Korotkov has used electricity because emotions are related to the activity of our parasympathetic part of the autonomic nervous system, which affects the microcirculation of blood in the body, perspiration and other ‘automatic’ functions of the body.
Whenever we change emotion, we also change the overall electrical conductivity of the body. Korotkov’s theory is that changes in emotion in people who are in the vicinity of the instrument will change the conductivity of space around them and so affect the signal of the sensor.
By way of controls, he has shown that when no people are present, the sensor’s read-out doesn’t change.
Thus far, when Korotkov has used his equipment during a number of public events, the sensor has showed statistically significant changes corresponding to changes of group emotion.
For instance, in August 2008, Dr. Masaro Emoto conducted a ceremony for blessing water at Olkhon Island on Lake Baikal, in the Southeastern part of Siberia in Russia. His data show that the sensor changed readings during any significant moments in the ceremony.

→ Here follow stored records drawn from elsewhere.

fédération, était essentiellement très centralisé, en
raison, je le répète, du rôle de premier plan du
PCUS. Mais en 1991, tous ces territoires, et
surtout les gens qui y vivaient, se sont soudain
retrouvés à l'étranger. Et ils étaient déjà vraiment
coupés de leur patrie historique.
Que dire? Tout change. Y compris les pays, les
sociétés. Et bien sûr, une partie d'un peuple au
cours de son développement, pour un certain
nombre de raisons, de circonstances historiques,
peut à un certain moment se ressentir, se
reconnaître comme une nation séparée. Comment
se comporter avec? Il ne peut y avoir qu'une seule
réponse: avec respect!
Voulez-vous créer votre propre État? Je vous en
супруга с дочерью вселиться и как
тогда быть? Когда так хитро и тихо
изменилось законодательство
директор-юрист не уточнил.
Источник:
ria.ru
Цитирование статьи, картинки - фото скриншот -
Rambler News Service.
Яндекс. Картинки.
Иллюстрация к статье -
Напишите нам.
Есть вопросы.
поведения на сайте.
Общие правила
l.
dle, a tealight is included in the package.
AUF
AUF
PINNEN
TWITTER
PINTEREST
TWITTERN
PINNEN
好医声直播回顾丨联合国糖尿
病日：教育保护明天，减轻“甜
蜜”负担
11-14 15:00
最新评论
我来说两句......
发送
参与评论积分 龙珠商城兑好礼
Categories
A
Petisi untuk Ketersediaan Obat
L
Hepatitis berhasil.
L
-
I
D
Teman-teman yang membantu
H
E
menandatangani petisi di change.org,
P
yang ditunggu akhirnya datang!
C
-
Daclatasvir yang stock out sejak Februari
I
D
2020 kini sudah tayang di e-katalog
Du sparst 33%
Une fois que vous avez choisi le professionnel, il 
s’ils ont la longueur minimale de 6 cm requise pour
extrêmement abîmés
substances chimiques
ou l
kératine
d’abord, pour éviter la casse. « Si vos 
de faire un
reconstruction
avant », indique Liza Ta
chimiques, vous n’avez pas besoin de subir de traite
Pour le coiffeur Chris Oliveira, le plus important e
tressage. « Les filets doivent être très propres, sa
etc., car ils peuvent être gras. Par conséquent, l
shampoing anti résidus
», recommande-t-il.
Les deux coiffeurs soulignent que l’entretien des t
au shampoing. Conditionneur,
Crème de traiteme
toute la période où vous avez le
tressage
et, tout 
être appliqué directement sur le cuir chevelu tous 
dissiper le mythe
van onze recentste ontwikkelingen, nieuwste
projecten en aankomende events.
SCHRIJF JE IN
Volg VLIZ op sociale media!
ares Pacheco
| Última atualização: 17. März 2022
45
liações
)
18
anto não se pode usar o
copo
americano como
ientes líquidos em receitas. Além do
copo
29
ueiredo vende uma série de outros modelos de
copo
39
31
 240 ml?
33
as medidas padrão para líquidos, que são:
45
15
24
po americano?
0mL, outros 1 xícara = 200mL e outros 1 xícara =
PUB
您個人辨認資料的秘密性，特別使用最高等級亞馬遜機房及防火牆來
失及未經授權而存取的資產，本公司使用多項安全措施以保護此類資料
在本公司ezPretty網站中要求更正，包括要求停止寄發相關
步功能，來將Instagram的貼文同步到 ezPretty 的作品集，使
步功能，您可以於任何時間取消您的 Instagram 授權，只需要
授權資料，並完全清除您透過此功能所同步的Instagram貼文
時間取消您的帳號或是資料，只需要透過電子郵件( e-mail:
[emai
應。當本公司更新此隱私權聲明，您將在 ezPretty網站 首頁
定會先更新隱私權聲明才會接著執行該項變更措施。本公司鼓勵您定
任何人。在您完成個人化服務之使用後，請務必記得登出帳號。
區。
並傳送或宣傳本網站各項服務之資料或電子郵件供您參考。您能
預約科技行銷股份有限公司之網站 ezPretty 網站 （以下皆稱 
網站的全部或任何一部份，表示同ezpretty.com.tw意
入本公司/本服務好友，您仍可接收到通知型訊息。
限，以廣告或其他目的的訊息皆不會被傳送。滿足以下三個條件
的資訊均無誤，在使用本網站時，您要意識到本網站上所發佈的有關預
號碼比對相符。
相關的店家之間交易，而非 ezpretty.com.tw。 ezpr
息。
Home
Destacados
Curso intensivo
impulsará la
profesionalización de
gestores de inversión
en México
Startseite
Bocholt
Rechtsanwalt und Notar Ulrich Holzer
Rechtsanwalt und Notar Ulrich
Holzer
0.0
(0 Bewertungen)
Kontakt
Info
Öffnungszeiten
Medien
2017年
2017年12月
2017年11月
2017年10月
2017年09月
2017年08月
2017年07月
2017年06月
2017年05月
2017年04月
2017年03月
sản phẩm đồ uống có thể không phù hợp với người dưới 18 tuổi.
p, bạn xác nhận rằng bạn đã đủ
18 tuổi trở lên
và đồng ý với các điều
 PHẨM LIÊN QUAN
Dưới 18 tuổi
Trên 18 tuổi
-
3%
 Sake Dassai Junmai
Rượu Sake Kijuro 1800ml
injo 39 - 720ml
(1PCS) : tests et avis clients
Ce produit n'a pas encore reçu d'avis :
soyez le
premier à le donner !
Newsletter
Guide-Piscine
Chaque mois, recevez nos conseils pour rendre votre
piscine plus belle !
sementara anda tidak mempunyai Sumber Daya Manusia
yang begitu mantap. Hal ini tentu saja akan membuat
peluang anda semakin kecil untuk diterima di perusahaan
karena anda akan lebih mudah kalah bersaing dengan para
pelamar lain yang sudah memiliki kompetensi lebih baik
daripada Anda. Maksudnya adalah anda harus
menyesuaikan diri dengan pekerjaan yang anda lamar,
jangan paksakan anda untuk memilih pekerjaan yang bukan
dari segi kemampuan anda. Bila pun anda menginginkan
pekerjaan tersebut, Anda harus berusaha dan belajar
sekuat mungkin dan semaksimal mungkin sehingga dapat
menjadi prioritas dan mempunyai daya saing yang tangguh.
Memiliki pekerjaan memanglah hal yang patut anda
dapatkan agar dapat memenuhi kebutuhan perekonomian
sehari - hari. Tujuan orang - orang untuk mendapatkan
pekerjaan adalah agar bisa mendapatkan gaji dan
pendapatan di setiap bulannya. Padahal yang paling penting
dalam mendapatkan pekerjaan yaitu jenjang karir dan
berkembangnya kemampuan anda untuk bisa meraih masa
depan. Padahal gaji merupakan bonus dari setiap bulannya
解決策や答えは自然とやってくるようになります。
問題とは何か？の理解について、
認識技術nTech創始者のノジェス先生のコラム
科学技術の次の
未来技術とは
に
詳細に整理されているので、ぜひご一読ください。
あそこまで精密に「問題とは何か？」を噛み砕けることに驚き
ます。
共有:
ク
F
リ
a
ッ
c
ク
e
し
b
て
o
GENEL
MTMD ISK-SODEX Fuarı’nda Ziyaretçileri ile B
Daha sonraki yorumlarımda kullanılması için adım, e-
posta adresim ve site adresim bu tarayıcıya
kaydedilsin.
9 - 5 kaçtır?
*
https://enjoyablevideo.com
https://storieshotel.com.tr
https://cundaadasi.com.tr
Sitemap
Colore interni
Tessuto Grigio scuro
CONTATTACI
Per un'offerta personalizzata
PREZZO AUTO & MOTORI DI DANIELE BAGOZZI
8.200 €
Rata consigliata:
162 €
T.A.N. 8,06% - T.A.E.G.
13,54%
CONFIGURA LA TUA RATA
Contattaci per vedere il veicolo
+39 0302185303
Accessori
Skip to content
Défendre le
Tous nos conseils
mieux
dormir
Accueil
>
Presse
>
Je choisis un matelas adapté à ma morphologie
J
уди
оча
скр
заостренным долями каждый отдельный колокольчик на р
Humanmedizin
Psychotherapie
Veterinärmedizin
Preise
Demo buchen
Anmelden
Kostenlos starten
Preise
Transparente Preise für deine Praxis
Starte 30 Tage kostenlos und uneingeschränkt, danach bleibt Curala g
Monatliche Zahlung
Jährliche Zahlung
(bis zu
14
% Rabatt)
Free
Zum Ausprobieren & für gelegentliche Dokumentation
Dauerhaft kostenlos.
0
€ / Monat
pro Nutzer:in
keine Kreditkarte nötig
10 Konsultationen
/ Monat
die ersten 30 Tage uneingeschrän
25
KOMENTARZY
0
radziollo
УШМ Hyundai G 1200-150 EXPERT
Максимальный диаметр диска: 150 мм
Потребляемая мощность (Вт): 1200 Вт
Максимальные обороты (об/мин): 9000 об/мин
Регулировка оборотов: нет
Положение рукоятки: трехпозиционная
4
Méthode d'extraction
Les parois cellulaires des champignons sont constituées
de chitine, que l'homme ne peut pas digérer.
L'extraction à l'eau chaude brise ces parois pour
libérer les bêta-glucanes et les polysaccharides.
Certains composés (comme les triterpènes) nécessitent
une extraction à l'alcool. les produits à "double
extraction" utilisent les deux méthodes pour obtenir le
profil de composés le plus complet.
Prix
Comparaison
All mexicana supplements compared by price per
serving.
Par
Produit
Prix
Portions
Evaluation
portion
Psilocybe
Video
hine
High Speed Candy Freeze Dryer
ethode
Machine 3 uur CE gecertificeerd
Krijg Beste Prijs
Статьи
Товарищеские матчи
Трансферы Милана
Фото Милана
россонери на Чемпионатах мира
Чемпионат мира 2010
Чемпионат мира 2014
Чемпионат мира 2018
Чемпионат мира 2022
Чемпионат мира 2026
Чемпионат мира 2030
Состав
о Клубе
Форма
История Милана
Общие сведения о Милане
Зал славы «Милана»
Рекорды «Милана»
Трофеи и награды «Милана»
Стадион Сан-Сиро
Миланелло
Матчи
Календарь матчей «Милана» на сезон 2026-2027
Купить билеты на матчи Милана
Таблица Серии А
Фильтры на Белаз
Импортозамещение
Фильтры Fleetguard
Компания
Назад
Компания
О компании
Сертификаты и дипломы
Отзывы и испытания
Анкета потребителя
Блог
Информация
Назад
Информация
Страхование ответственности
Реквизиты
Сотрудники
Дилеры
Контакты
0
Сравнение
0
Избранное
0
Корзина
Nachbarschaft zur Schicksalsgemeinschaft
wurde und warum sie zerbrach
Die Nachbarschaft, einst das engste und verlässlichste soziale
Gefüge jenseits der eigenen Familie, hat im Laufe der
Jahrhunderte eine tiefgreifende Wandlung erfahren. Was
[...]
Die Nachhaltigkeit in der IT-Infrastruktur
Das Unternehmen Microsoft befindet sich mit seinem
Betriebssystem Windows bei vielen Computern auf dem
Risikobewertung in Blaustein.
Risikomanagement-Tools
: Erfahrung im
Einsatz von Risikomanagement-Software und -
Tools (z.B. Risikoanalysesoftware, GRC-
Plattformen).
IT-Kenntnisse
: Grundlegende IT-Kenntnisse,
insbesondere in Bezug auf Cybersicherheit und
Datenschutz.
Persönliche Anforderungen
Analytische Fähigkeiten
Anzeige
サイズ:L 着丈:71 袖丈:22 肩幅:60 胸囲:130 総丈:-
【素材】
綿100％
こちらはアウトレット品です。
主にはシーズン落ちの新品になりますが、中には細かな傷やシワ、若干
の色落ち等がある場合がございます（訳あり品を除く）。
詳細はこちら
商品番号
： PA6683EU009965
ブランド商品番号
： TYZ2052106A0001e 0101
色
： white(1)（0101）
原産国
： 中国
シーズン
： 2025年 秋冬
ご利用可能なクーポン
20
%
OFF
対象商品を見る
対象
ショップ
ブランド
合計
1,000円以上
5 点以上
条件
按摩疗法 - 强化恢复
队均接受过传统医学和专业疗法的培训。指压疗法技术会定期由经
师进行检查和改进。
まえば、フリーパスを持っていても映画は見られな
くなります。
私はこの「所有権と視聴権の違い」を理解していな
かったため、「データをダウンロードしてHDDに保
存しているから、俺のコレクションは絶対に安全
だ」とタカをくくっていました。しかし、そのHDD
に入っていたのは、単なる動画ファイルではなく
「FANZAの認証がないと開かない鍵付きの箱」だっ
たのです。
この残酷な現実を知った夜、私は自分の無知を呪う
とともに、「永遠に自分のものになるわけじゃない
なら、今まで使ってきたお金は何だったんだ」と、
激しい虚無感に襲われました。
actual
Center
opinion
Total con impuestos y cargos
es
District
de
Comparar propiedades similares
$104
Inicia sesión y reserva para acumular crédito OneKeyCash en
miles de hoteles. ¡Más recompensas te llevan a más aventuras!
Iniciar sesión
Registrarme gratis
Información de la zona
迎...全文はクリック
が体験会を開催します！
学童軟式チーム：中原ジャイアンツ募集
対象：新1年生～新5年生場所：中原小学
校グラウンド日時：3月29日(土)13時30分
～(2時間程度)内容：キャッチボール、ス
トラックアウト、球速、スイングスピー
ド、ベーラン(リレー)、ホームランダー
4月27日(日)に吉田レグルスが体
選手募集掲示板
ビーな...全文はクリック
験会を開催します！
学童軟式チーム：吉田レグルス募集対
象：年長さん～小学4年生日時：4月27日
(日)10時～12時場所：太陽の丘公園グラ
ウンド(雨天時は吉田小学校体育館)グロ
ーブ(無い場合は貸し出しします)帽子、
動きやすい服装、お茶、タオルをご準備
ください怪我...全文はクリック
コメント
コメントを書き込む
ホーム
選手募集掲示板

Likewise, during a two-day Reconnective Healing workshop, Korotkov demonstrated that changes in the sensor occurred exactly during moments when the audience was most engaged in the event — when speakers first stepped on-stage or when the audience’s focused attention was captured during training. Signals dropped down during the breaks. Furthermore, his data correlated with readings made by physicist William Tiller. Tiller’s equipment shows that during moments of intense interest there is a build up of a negative magnetic charge in the environment.
Korotkov has used his special sensor during other moments of intense group activity – such as opera performances.
A historic first
Nevertheless, our next Intention Experiment – The Love Wave – is the first time that he is recording remote emotion and how it affects the space around water.
During our December 11 event, Dr. Korotkov will be measuring both our capacity to heal and purify water, and the ‘horsepower’ of our collective love.
First, we will be testing the power of love to ‘clean up water’ by altering the molecular structure of the water, its pH and the bacterial content. But then we will examine the changes in the ambient energy field from the collective emotions of a group.
Our community of thousands of people from countries all over the globe will take part.
The implications of this historic event extend beyond the ability to use intention to purify water. We may be able to show scientifically that love changes the very atmosphere around us – and sends a positive charge.